Siddique Juned, Brown C Hendricks, Hedeker Donald, Duan Naihua, Gibbons Robert D, Miranda Jeanne, Lavori Philip W
Department of Preventive Medicine, Feinberg School of Medicine, Northwestern University, Chicago.
Psychiatr Ann. 2008 Dec 1;38(12):793-801. doi: 10.3928/00485713-20081201-09.
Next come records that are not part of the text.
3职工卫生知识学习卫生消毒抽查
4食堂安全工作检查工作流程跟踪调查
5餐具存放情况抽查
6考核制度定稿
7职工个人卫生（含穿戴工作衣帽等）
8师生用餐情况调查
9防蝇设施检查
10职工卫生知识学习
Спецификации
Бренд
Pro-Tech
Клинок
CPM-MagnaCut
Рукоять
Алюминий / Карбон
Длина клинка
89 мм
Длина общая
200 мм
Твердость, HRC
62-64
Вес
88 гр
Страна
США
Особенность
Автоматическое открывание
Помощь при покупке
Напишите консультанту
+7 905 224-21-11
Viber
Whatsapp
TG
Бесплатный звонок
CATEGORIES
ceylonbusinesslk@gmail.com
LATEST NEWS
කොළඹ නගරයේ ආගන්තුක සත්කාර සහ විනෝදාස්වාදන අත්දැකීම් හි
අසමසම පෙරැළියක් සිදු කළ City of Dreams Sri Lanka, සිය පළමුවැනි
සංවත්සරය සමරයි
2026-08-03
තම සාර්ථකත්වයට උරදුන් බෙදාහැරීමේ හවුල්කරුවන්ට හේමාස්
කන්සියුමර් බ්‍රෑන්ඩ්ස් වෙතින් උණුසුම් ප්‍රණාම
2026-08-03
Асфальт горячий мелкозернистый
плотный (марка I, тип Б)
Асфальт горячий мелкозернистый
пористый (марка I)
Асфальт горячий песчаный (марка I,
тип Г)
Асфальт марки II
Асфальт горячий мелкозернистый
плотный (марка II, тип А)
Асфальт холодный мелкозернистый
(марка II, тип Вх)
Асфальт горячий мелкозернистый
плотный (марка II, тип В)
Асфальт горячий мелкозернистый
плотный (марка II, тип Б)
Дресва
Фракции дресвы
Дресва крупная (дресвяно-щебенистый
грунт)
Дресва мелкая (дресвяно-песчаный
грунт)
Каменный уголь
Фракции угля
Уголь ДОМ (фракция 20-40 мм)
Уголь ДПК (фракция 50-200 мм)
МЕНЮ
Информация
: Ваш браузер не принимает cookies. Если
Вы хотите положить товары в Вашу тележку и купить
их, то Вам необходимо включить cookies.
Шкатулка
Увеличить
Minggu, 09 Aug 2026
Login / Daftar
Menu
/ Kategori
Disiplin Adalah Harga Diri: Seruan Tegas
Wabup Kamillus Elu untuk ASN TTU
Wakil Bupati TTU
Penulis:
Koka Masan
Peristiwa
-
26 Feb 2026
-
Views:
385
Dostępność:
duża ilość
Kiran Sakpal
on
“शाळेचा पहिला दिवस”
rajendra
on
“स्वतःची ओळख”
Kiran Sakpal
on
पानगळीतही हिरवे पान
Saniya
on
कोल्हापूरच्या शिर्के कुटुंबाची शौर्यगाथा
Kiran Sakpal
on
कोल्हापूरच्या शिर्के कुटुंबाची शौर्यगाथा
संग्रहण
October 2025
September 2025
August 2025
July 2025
Longitudinal designs in psychiatric research have many benefits, including the ability to measure the course of a disease over time. However, measuring participants repeatedly over time also leads to repeated opportunities for missing data, either through failure to answer certain items, missed assessments, or permanent withdrawal from the study. To avoid bias and loss of information, one should take missing values into account in the analysis. Several popular ways that are now being used to handle missing data, such as the last observation carried forward (LOCF), often lead to incorrect analyses. We discuss a number of these popular but unprincipled methods and describe modern approaches to classifying and analyzing data with missing values. We illustrate these approaches using data from the WECare study, a longitudinal randomized treatment study of low income women with depression.
精神病学研究中的纵向设计有诸多益处,包括能够随时间推移测量疾病的进程。然而,随着时间的推移对参与者进行反复测量也会导致出现多次数据缺失的情况,原因可能是未能回答某些项目、错过评估或者永久性退出研究。为避免偏差和信息丢失,在分析中应考虑缺失值。目前用于处理缺失数据的几种常用方法,比如末次观察结转(LOCF),往往会导致分析结果不正确。我们讨论了一些这类常用但不合理的方法,并描述了对带有缺失值的数据进行分类和分析的现代方法。我们使用WECare研究的数据来说明这些方法,该研究是一项针对低收入抑郁症女性的纵向随机治疗研究。